**EXERCISE TEXT**.

========================

We considered withdrawal to be clinically significant if it was rated as moderate or severe, precipitated withdrawal, or led to treatment cessation. Using this definition allowed us to combine findings across study types. Thirteen patients in case reports/case series and 37 patients in the single-arm observational studies reported clinically significant withdrawal (50/682 = 7%); a similarly low rate was found in the original systematic review.
Transition to buprenorphine
76% (80/105) of patients in case reports/case series transitioned to buprenorphine monotherapy. An additional 13 patients continued use of full opioids agonists with concurrent buprenorphine meaning that 89% (93/105) of all patients transitioned to buprenorphine with or without concurrent agonists. One patient was still undergoing buprenorphine and full opioid agonist cross-taper at the time of manuscript submission and did not state if the patient transitioned. Twelve (11%) patients did not transition to buprenorphine. Of the 12 patients that did not transition to buprenorphine, five experienced at least moderate withdrawal and/or withdrawal leading to treatment cessation. Other reasons included side effects such as oversedation and nausea, buprenorphine feeling ineffective for pain, or loss to follow up.
In single-arm observational studies, 80% (358/450) of patients transitioned to buprenorphine; one study did not report rates of transition. Studies by Murray, Raheemullah, Bhatraju, and Noel indicated the number of patients that continued full opioid agonists (n = 11, n = 3, n = 23, and n = 10 respectively), but it is not clear if participants in the other studies did as well. In the single-arm observational studies, lower rates of transition to buprenorphine were seen in the outpatient setting compared to those seen in case reports; only 62% (44/71) of outpatients transitioned to buprenorphine in single-arm observational studies. In contrast, 82% of outpatients (55/67) transitioned to buprenorphine in case reports.
In this updated review, 57 of the 59 included studies reported transition rates to buprenorphine. Of those 57 studies, 81% (451/555) of patients transitioned to buprenorphine with or without full opioid agonists. At least 11% of those patients (60/555) continued concurrent full opioid agonists. This is a reduction in patients transitioning to buprenorphine monotherapy since our original review, where transition to buprenorphine with complete cessation of opioid agonists was achieved in 87.5% (n = 21) of cases.

========================

**MATERIAL SUPPLIED**.
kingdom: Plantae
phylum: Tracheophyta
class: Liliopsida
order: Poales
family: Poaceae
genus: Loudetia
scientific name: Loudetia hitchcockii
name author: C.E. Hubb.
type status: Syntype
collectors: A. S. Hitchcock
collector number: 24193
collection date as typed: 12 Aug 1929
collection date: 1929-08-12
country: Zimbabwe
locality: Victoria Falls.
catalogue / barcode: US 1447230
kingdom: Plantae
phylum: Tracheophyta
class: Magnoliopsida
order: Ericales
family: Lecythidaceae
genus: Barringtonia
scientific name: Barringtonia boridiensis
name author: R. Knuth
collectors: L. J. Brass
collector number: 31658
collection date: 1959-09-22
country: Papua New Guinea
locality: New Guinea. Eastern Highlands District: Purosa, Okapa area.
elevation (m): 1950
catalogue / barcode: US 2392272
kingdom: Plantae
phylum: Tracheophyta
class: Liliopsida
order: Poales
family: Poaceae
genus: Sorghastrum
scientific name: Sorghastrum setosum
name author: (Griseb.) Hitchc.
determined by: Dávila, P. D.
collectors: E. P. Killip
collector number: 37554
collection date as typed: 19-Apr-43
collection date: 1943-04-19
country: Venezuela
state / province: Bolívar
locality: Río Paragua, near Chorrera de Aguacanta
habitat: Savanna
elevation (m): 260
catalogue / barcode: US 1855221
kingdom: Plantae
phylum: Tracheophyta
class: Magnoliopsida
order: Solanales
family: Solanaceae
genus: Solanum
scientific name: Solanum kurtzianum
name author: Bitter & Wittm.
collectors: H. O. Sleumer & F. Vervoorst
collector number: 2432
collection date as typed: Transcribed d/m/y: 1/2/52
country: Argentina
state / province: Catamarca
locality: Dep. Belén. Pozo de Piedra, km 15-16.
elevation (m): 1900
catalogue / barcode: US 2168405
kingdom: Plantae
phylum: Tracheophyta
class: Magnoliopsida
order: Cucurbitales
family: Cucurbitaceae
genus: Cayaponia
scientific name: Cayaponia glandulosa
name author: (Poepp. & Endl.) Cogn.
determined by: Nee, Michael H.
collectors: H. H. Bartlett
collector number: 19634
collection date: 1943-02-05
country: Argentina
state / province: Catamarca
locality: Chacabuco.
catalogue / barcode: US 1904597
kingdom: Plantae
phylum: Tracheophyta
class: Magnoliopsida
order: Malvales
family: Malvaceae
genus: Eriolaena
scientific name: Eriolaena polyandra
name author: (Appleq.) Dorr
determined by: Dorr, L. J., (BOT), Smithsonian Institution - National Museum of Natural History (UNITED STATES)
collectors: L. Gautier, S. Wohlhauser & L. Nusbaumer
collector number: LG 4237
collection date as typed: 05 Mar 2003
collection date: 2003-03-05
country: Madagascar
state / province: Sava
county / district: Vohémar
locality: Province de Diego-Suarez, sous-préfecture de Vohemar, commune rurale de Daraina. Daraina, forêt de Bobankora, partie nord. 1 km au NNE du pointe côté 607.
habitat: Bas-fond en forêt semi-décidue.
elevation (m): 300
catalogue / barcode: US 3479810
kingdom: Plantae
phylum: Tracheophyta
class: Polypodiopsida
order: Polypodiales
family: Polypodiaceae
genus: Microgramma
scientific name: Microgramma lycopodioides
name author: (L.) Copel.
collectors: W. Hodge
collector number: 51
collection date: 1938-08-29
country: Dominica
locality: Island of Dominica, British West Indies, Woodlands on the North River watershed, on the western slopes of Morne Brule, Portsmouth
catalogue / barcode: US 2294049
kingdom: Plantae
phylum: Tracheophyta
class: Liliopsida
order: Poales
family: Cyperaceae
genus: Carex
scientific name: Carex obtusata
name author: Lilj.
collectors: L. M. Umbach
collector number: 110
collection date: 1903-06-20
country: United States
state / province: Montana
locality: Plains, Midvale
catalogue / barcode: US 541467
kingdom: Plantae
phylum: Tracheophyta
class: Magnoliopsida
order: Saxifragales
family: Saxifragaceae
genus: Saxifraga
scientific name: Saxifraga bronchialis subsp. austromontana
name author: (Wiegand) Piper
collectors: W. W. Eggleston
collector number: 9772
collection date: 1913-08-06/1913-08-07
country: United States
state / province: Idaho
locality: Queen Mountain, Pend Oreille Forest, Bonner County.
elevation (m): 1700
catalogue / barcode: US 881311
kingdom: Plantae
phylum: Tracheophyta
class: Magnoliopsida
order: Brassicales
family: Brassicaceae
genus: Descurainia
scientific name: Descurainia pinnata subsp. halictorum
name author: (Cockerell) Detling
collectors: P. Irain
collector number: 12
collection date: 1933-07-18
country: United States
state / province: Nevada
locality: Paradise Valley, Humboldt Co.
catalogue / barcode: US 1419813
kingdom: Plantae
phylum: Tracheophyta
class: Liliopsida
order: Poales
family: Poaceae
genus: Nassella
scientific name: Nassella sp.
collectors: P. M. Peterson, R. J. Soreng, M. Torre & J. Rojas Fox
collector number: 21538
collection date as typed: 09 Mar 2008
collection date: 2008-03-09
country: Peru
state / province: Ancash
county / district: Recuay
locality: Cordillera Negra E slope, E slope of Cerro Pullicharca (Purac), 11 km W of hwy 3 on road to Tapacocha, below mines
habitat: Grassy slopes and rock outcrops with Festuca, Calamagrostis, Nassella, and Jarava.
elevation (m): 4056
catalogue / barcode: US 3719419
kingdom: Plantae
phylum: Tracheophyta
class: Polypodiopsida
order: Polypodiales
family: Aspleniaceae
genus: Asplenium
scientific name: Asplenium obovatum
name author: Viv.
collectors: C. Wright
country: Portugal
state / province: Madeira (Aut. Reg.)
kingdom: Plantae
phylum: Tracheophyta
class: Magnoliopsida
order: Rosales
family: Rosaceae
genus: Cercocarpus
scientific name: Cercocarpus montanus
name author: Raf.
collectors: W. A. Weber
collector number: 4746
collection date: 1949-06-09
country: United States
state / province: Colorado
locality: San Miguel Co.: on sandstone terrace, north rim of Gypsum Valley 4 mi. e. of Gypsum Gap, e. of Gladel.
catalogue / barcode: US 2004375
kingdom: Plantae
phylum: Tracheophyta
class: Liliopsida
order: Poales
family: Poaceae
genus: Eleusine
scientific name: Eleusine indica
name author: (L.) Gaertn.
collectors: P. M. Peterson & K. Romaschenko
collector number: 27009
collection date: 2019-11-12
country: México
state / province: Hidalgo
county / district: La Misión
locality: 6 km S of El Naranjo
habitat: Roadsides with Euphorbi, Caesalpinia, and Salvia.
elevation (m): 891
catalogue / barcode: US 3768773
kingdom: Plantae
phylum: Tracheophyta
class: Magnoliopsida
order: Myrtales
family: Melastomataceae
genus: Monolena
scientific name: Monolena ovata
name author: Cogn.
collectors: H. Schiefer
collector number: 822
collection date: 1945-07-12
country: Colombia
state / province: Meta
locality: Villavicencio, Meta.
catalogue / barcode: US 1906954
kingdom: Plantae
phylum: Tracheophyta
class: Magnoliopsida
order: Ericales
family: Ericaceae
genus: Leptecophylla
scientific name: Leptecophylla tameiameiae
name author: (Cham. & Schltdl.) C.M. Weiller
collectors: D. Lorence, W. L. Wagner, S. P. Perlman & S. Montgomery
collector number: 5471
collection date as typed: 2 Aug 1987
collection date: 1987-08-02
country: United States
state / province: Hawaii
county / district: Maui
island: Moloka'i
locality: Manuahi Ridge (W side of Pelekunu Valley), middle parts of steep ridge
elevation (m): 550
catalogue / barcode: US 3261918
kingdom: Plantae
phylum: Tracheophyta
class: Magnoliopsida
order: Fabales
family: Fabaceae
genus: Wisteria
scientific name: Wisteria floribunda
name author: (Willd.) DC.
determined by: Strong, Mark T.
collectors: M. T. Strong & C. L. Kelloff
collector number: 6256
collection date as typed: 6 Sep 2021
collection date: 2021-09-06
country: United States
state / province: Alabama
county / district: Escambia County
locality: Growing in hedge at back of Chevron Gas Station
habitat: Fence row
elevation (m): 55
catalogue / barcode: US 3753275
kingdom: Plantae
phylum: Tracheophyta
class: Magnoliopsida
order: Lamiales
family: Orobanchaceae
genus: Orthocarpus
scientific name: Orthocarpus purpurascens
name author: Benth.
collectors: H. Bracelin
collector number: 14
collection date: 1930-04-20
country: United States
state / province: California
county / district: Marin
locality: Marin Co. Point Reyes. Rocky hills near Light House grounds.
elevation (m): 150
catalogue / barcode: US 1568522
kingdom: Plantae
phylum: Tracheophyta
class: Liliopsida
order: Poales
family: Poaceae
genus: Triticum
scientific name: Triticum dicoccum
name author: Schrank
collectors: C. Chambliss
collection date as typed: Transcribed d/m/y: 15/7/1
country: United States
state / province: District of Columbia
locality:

========================

**WHAT YOU WILL DO**.
1. List the author names of the studies that the buprenorphine transition text names as reporting how many patients continued full opioid agonists.
2. Print the part of the buprenorphine transition text starting with "In this updated" and going on through "21) of cases.".
3. In the buprenorphine transition text, what share of outpatients in case reports transitioned to buprenorphine?

**YOUR RESPONSES**.
1. Murray, Raheemullah, Bhatraju, Noel

2.
In this updated review, 57 of the 59 included studies reported transition rates to buprenorphine. Of those 57 studies, 81% (451/555) of patients transitioned to buprenorphine with or without full opioid agonists. At least 11% of those patients (60/555) continued concurrent full opioid agonists. This is a reduction in patients transitioning to buprenorphine monotherapy since our original review, where transition to buprenorphine with complete cessation of opioid agonists was achieved in 87.5% (n = 21) of cases.

3. 82% (55/67)